(Records from a data source)
--- --- ---

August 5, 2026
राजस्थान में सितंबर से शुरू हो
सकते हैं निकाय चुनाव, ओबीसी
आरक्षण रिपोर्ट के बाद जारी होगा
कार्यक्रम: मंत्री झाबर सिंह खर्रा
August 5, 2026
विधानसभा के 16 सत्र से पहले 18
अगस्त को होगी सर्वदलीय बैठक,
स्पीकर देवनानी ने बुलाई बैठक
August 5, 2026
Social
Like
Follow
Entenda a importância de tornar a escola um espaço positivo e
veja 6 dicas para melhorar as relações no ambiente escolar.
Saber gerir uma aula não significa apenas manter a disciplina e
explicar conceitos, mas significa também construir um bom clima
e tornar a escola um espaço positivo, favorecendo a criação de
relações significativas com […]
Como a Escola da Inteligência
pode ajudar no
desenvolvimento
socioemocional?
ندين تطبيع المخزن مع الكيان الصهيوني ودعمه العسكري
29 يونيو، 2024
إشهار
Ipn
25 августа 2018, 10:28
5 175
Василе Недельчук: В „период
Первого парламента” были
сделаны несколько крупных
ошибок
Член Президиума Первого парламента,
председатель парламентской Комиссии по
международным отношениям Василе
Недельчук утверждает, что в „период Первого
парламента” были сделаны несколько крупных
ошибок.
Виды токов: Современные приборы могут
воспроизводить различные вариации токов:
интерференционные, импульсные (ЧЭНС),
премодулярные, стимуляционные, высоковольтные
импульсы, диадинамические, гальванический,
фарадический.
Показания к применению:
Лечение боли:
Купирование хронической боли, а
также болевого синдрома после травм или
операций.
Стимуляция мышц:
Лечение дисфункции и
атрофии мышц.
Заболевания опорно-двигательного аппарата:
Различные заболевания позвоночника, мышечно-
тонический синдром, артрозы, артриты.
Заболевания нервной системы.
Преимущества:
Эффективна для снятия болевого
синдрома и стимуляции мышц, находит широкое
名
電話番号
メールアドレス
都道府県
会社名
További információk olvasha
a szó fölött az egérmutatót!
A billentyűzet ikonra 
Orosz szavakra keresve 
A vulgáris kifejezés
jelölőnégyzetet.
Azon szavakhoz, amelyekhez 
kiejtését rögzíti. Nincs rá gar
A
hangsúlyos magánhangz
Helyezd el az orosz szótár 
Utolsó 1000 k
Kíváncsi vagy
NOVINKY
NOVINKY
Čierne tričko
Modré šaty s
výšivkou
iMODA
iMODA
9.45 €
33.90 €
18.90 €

--- --- ---

> [TASK GOAL]: Without altering a single word, set down all the entries again.

> [WRITTEN SOLUTION]:
August 5, 2026
राजस्थान में सितंबर से शुरू हो
सकते हैं निकाय चुनाव, ओबीसी
आरक्षण रिपोर्ट के बाद जारी होगा
कार्यक्रम: मंत्री झाबर सिंह खर्रा
August 5, 2026
विधानसभा के 16 सत्र से पहले 18
अगस्त को होगी सर्वदलीय बैठक,
स्पीकर देवनानी ने बुलाई बैठक
August 5, 2026
Social
Like
Follow
Entenda a importância de tornar a escola um espaço positivo e
veja 6 dicas para melhorar as relações no ambiente escolar.
Saber gerir uma aula não significa apenas manter a disciplina e
explicar conceitos, mas significa também construir um bom clima
e tornar a escola um espaço positivo, favorecendo a criação de
relações significativas com […]
Como a Escola da Inteligência
pode ajudar no
desenvolvimento
socioemocional?
ندين تطبيع المخزن مع الكيان الصهيوني ودعمه العسكري
29 يونيو، 2024
إشهار
Ipn
25 августа 2018, 10:28
5 175
Василе Недельчук: В „период
Первого парламента” были
сделаны несколько крупных
ошибок
Член Президиума Первого парламента,
председатель парламентской Комиссии по
международным отношениям Василе
Недельчук утверждает, что в „период Первого
парламента” были сделаны несколько крупных
ошибок.
Виды токов: Современные приборы могут
воспроизводить различные вариации токов:
интерференционные, импульсные (ЧЭНС),
премодулярные, стимуляционные, высоковольтные
импульсы, диадинамические, гальванический,
фарадический.
Показания к применению:
Лечение боли:
Купирование хронической боли, а
также болевого синдрома после травм или
операций.
Стимуляция мышц:
Лечение дисфункции и
атрофии мышц.
Заболевания опорно-двигательного аппарата:
Различные заболевания позвоночника, мышечно-
тонический синдром, артрозы, артриты.
Заболевания нервной системы.
Преимущества:
Эффективна для снятия болевого
синдрома и стимуляции мышц, находит широкое
名
電話番号
メールアドレス
都道府県
会社名
További információk olvasha
a szó fölött az egérmutatót!
A billentyűzet ikonra 
Orosz szavakra keresve 
A vulgáris kifejezés
jelölőnégyzetet.
Azon szavakhoz, amelyekhez 
kiejtését rögzíti. Nincs rá gar
A
hangsúlyos magánhangz
Helyezd el az orosz szótár 
Utolsó 1000 k
Kíváncsi vagy
NOVINKY
NOVINKY
Čierne tričko
Modré šaty s
výšivkou
iMODA
iMODA
9.45 €
33.90 €
18.90 €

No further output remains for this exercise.